Questions »
A: In the field emission text, why has research and development of image display devices using the field emission cathode been carried out? Answer in one to three sentences.
B: Copy out everything in the field emission text from "This invention relates" down to "cathodes incorporated therein.".

Text »
· · · ·

This invention relates to a method for driving an image display device including scan electrodes arranged in a matrix-like manner and a unit therefor, and more particularly to such a method and a unit which are suitably applied to an image display device having field-emission cathodes incorporated therein.
When an electric field which is set to be about 10.sup.9 (V/m) is applied to a surface of a metal material or that of a semiconductor material, a tunnel effect permits electrons to pass through a barrier, resulting in the electrons being discharged to a vacuum even at a normal temperature. Such a phenomenon is referred to as "field emission" and a cathode constructed so as to emit electrons based on such a principle is referred to as "field emission cathode".
Recent development of semiconductor processing techniques permits a field emission cathode elements of a size as small as microns to be produced. This results in a field emission cathode of the surface emission type being made of an array of the field emission cathode elements thus produced, so that research and development of an image display device using the field emission cathode have been made.
Now, a field emission cathode (hereinafter also referred to as "FEC") commonly called a Spindt-type prepared by semiconductor processing techniques will be described hereinafter as an example of a conventional field emission cathode with reference to FIG. 4. The conventional field emission cathode includes a substrate 100 made of glass or the like, on which cathode electrodes 102 are formed of metal such as aluminum or the like by deposition. The cathode electrodes 102 each are formed thereon with emitters 104 of a conical shape, each of which may be made of metal such as molybdenum or the like.

· · · ·

Data provided »
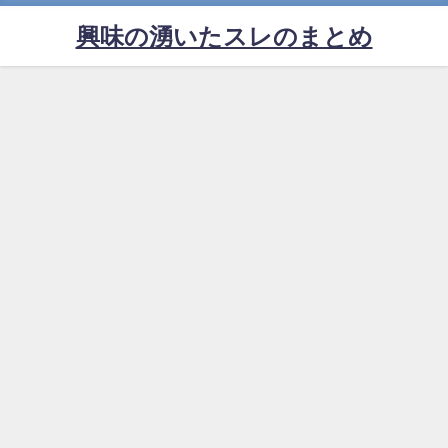
興味の湧いたスレのまとめ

· · · ·

Expected responses »
A: Recent semiconductor processing techniques can now produce field emission cathode elements as small as microns. An array of these elements can form a field emission cathode of the surface emission type. That capability has led to research and development of image display devices that use the field emission cathode.

B:
This invention relates to a method for driving an image display device including scan electrodes arranged in a matrix-like manner and a unit therefor, and more particularly to such a method and a unit which are suitably applied to an image display device having field-emission cathodes incorporated therein.